Reputation: 487
I want to store and group different entities on a dictionary given a sentence, their indices in the sentence and entity type.
I have a string like:
text = "My name is David and I live in Miami, but I was born in San Francisco"
And I want to replace entities PERSON and LOCATION in this string via indices, with the following information.
entities = ['PERSON','LOCATION','LOCATION']
start = [11,31,56]
end = [16,36,69]
I've tried this:
def replace_by_index(text: str, entities: List ,start: List,end: List,):
entities_dict = {}
tmp = []
for ent,st,ed in zip(entities,start,end):
entities_dict[ent] = text[st:ed]
return entities_dict
Which obviously doesn't work... Because the first Location gets overwritten!
{'PERSON': 'David', 'LOCATION': 'San Francisco'}
I don't want to use the values of the entities for the logic! statements like:
if ent == 'PERSON':
#logic
This would not work in this case! I want something that could work like this:
def replace_by_index(text: str, entities: List ,start: List,end: List,):
entities_dict = {}
tmp = []
for ent,st,ed in zip(entities,start,end):
entities_dict[ent] = tmp.append(text[st:ed])
return entities_dict
This one returns:
{'PERSON': None, 'LOCATION': None}
DESIRED OUTPUT:
{'PERSON': ['David'], 'LOCATION': ['Miami','San Francisco']}
This is the approach I'm taking to solve a problem and my problem is replacing all entities at the same time given the indices. If I have this dictionary my next step would be to replace the words by their respective entities with string.replace()
. Maybe there's a better approach?
The end goal would be to end up with a string like:
"My name is PERSON_0 and I live in LOCATION_0, but I was born in LOCATION_2"
Upvotes: 1
Views: 92
Reputation: 342
I agree with InfoLearner. It is much easier to set up the dictionary then append to it later. Here is another way to do it.
text = "My name is David and I live in Miami, but I was born in San Francisco"

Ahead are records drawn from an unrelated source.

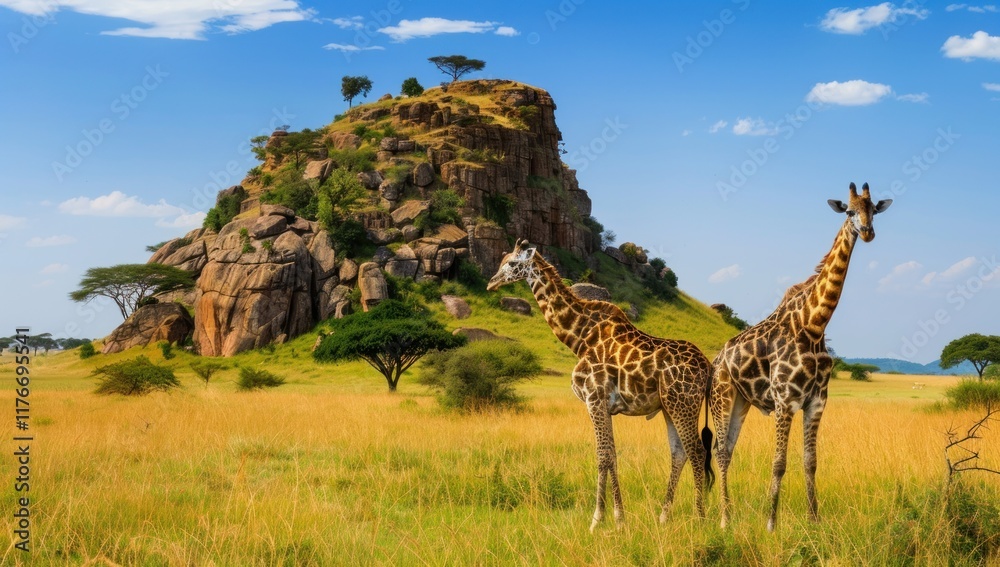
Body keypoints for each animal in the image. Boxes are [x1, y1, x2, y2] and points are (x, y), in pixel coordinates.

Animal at [486, 239, 715, 532]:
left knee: (696, 451)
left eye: (513, 263)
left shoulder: (594, 398)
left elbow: (602, 455)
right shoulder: (605, 405)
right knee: (679, 453)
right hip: (669, 407)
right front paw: (615, 518)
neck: (579, 337)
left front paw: (600, 520)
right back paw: (664, 517)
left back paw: (701, 519)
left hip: (683, 404)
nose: (491, 283)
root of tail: (707, 367)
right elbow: (611, 454)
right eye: (501, 261)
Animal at [710, 182, 892, 531]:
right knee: (721, 452)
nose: (867, 232)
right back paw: (724, 519)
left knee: (727, 448)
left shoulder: (817, 401)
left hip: (741, 401)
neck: (814, 324)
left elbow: (810, 462)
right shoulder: (785, 400)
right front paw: (771, 523)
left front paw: (814, 520)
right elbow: (779, 463)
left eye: (874, 210)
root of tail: (716, 361)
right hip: (721, 395)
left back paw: (732, 515)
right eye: (849, 211)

entities = ['PERSON', 'LOCATION', 'LOCATION']
start = [11, 31, 56]
end = [16, 36, 69]
entities_dict = {ent: [] for ent in set(entities)} # set up dictionary
for st, ed, ent in zip(start, end, entities):
entities_dict[ent].append(text[st:ed]) # append the slice to the item with the appropriate entity
print(entities_dict)
Output:
{'LOCATION': ['Miami', 'San Francisco'], 'PERSON': ['David']}
Upvotes: 1
Reputation: 15608
Try this
r = entities_dic.get(ent,[])
r.append(text[st:ed])
entities_dict[ent] = r
A better approach is to create a dictionary
(start, end): entity
Loop over your sentence tokens.
Replace text[start, end] with dic[(start, end)] where dict is what you create.
Upvotes: 1